Guest Post: Danielle Bromwich and Joseph Millum
A cure for HIV would be tremendously valuable. Approximately 37 million people worldwide are HIV-positive and 15 million are currently on antiretroviral therapy. Until recently it was assumed that this therapy would be the extent of HIV treatment and that those with access to it would need to take their drugs for life. But what once seemed impossible is now in early phase clinical trials: interventions designed to completely eradicate HIV from the immune system.
Excitement surrounding these “HIV cure” studies is tempered by ethical concern. They require participants to come off their antiretroviral therapy and undergo highly risky interventions using gene transfers or stem cell therapy. These are currently proof of concept studies—no one expects the participants to be cured. Their purpose is to provide essential information about safety and pharmacokinetics, but in doing so they expose participants to high risks with little prospect of direct benefit.
If we could be confident that participants understood their trials’ true risk-benefit ratio, these high risks might be less troubling. But such confidence would be misplaced. Decades of data show poor comprehension of risk among participants in clinical trials. The fact that HIV is still a stigmatized condition amplifies this concern. Potential participants may be desperate to be rid of their disease and so downplay the risks and exaggerate the potential benefits. Understandably, HIV cure researchers and research ethics committees are worried. What should they do with a patient-participant who wants to come off his medication and receive a high-risk experimental intervention because he thinks that he’ll be “the one” who is cured?
Informed consent is generally thought to be one key protection for participants enrolled in risky studies. The standard view of informed consent says that valid consent requires the person giving consent to understand the risks and benefits of study participation. According to this view, someone who seriously misunderstands the study’s true risk-benefit ratio can be excluded on the grounds that he has not given valid consent to study participation.
In a recent paper, part of a special collection on HIV cure research in the Journal of Medical Ethics, we analyze a range of concerns about informed consent for HIV cure trials.
Against the standard view on understanding, we argue that it is not necessary to understand risks in order to give valid consent. In fact, if you take this widely accepted view seriously, you end up committed to the conclusion that it is never possible to give valid consent to medical research participation. Such a view would be absurd.
If understanding all the risks is not necessary for valid informed consent, does that mean that researchers and research ethics committees should be unconcerned about whether the people enrolling in HIV cure studies understand? Not at all. This case illuminates a further function of the informed consent process that explains, without absurdity, why understanding matters.
The primary goal of the process is to obtain valid consent. This is an ethical requirement of most studies, and proceeding without it often involves serious rights violations. But there’s an important secondary goal. In disclosing information clearly and carefully and in discussing the study with participants, we aim to facilitate good decision-making—helping participants make decisions that are consistent with and promote their values and preferences. Good decision-making is an ethical aspiration. While we cannot force a competent adult to do what she should, we know that she is more likely to make a good decision about study enrolment if she understands the information that is relevant to that decision. We respect autonomy by getting valid consent; we enhance autonomy by helping people make good decisions.

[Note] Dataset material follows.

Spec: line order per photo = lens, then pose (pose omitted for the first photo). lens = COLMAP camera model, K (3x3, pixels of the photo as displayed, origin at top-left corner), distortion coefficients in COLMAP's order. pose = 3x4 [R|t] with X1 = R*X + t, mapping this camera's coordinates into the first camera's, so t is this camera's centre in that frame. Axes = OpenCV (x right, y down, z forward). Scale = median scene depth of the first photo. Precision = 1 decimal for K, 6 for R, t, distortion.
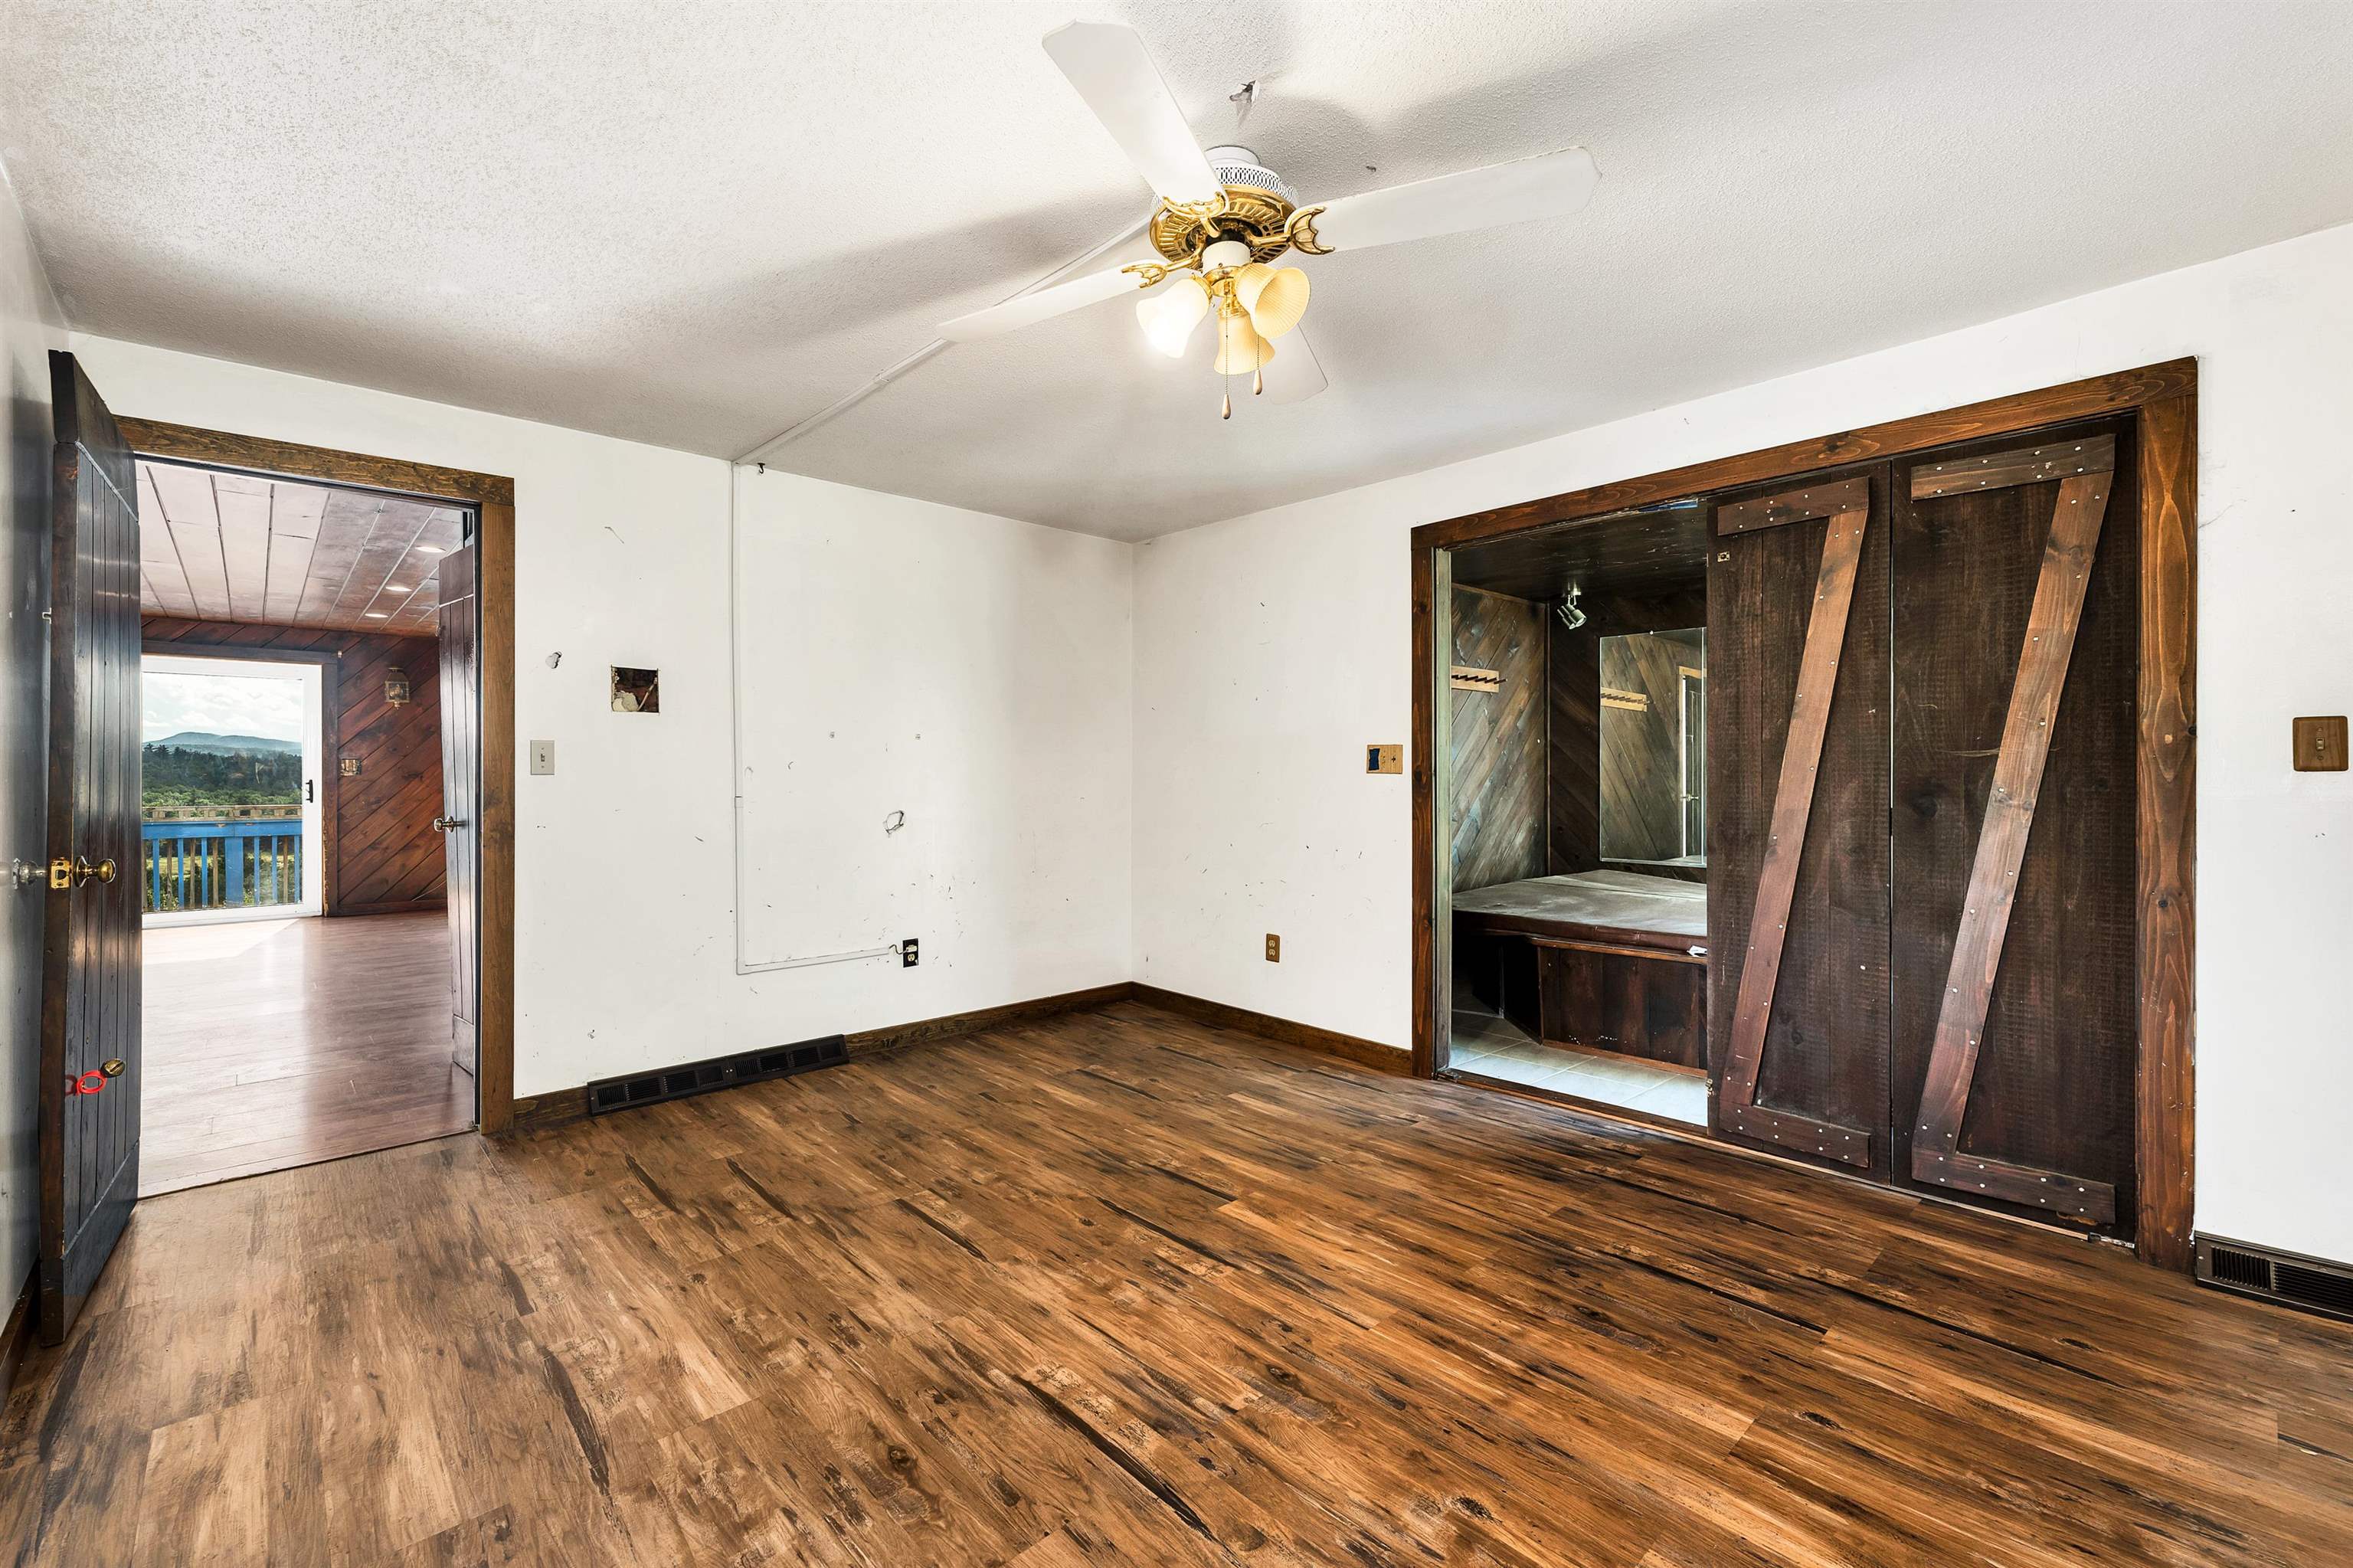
lens RADIAL K [[998.9, 0, 1168.4], [0, 998.9, 790.5], [0, 0, 1]] dist [-0.002386, -0.000076]
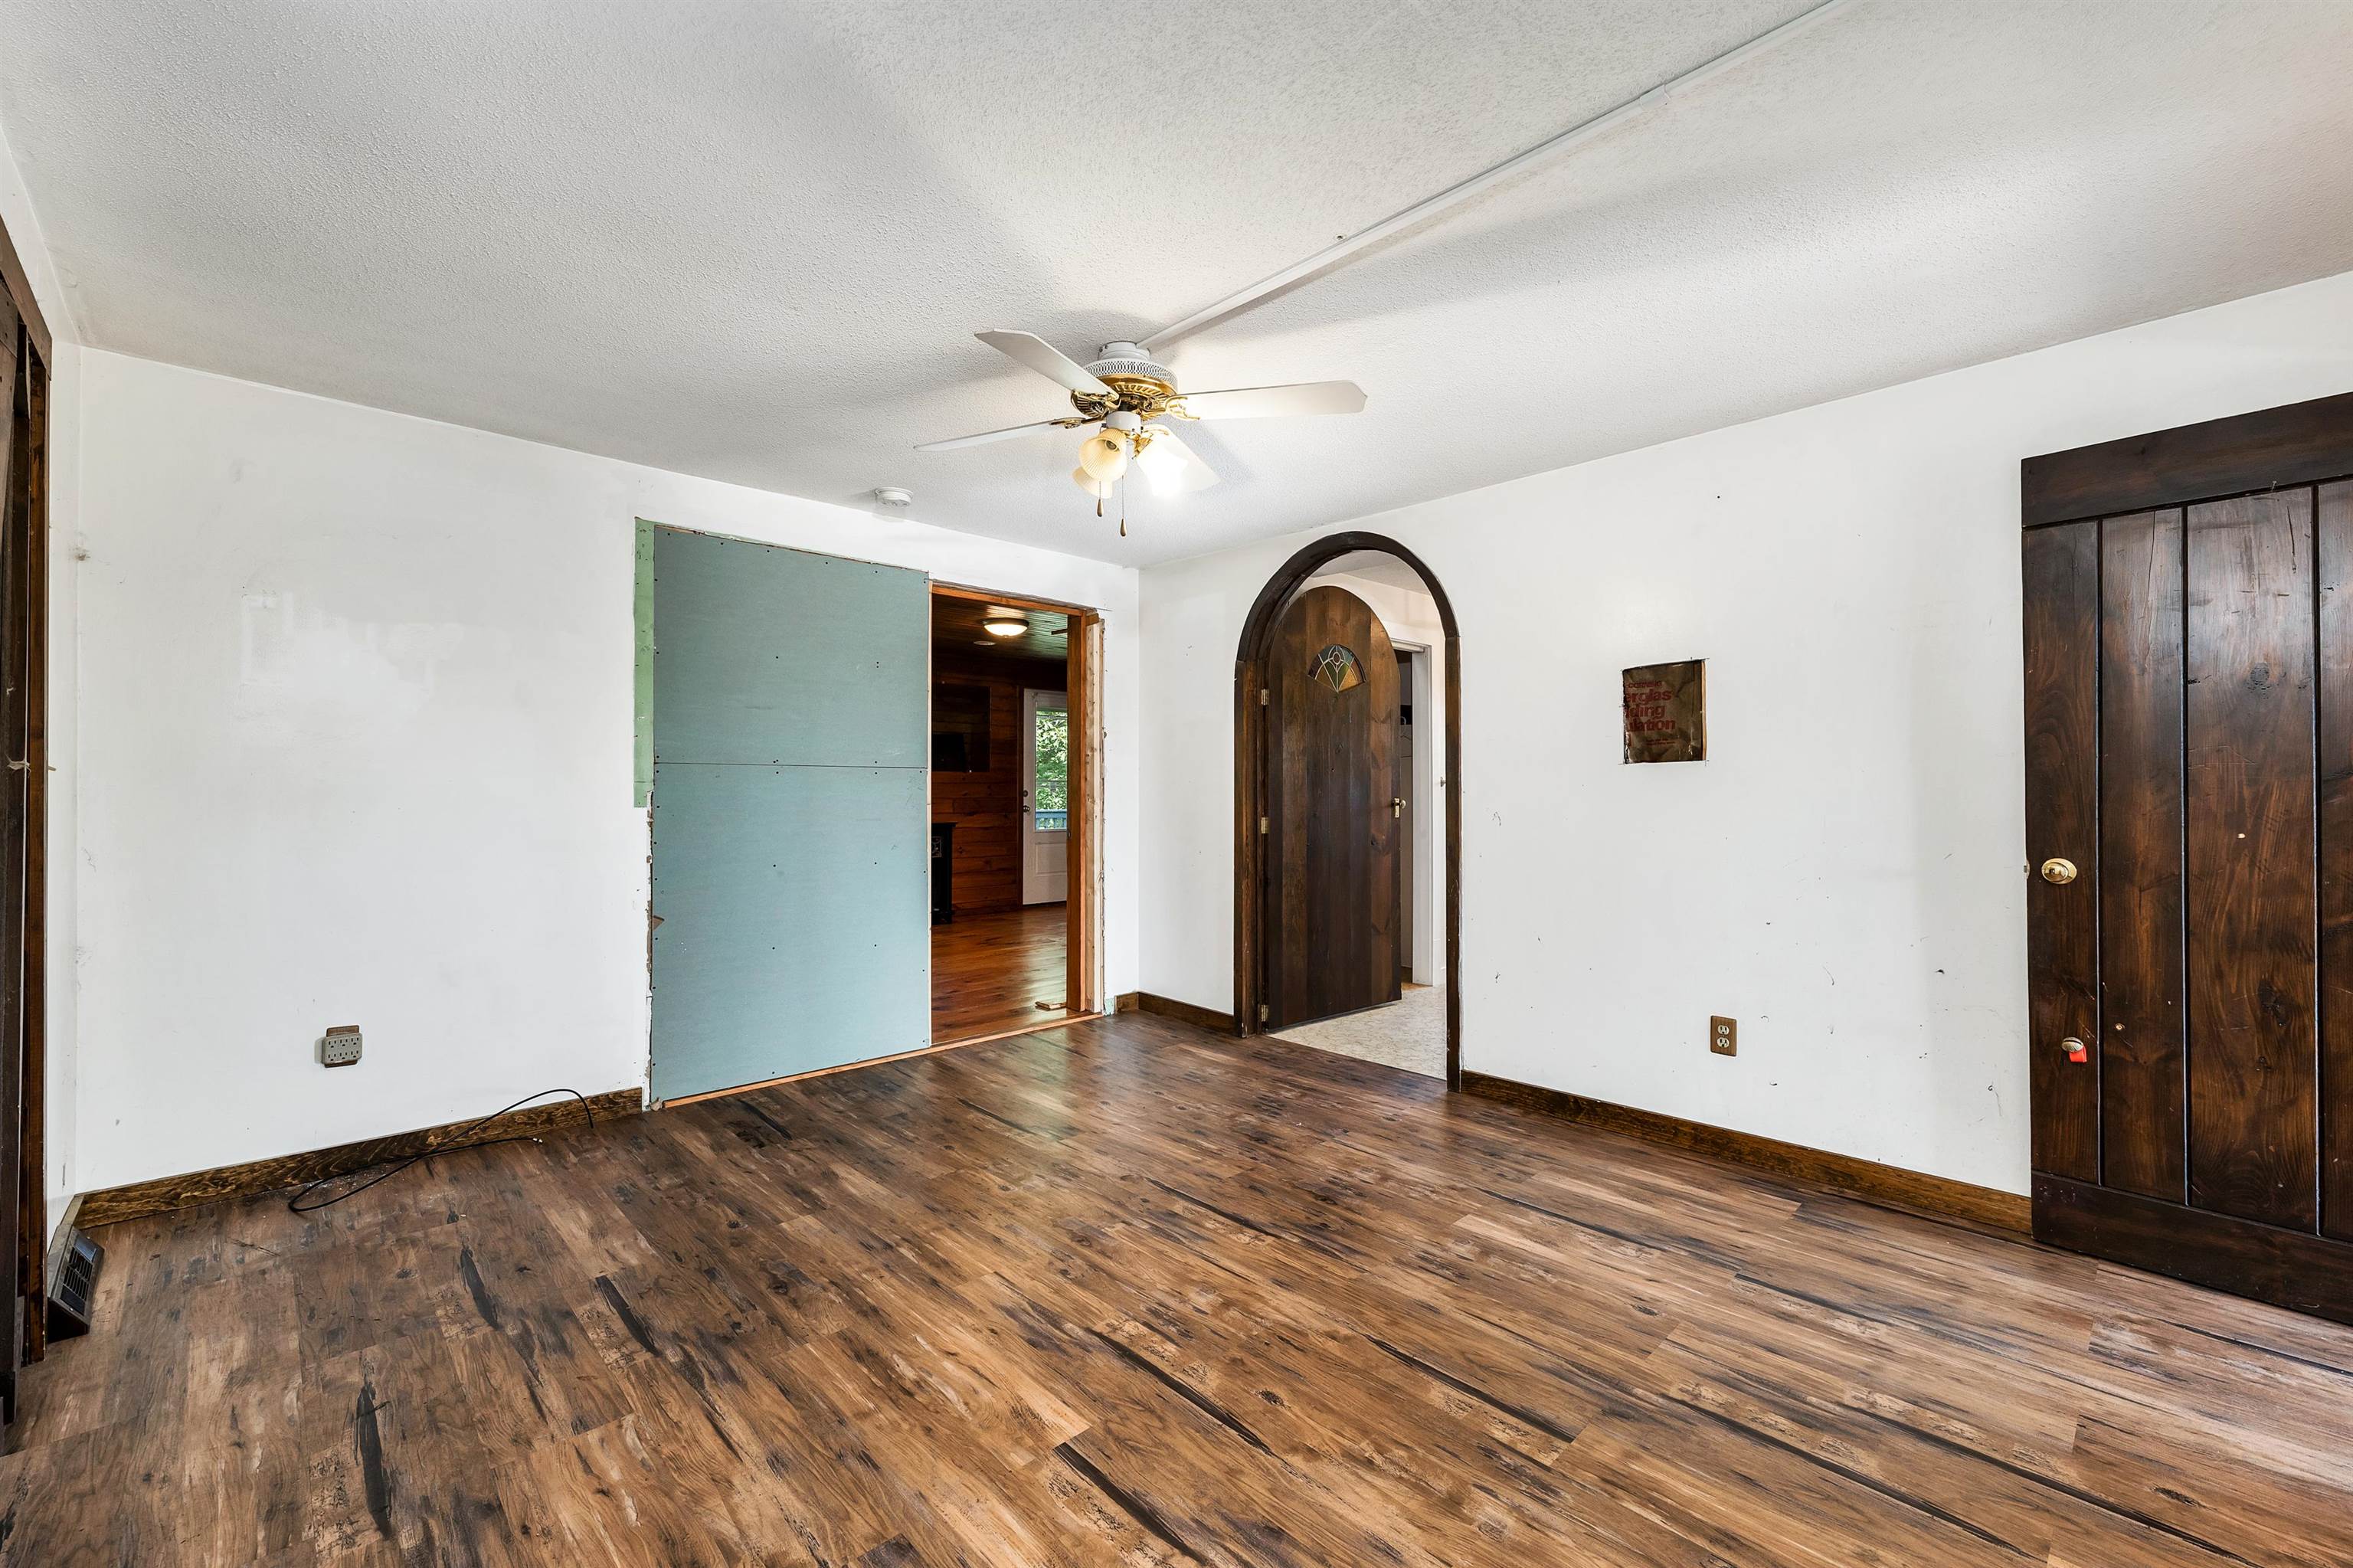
lens RADIAL K [[998.9, 0, 1168.4], [0, 998.9, 790.5], [0, 0, 1]] dist [-0.002386, -0.000076]
pose [[-0.999932, 0.002363, 0.011455, -0.016517], [0.002511, 0.999913, 0.012960, -0.034175], [-0.011423, 0.012988, -0.999850, 1.993234]]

Given the unfavorable risk-benefit ratio they face, testing potential participants’ comprehension of facts like risks and benefits would be a worthwhile check on whether they are making a decision that is genuinely consistent with their values and preferences. Such checks might seem paternalistic if people do not need to understand risks in order to exercise their autonomy rights. But patients whose HIV is controlled on medication do not have a right to enroll in “cure” research, and so delaying or refusing to enroll on these grounds does not violate their rights. If a participant is seriously confused, researchers can supplement the informed consent process with an extended one-on-one discussion, retesting understanding after this intervention. This would no doubt add to the researcher’s workload. But given the low numbers of participants enrolled in early phase trials, it is unlikely to be too burdensome. The benefits to participants are worth it.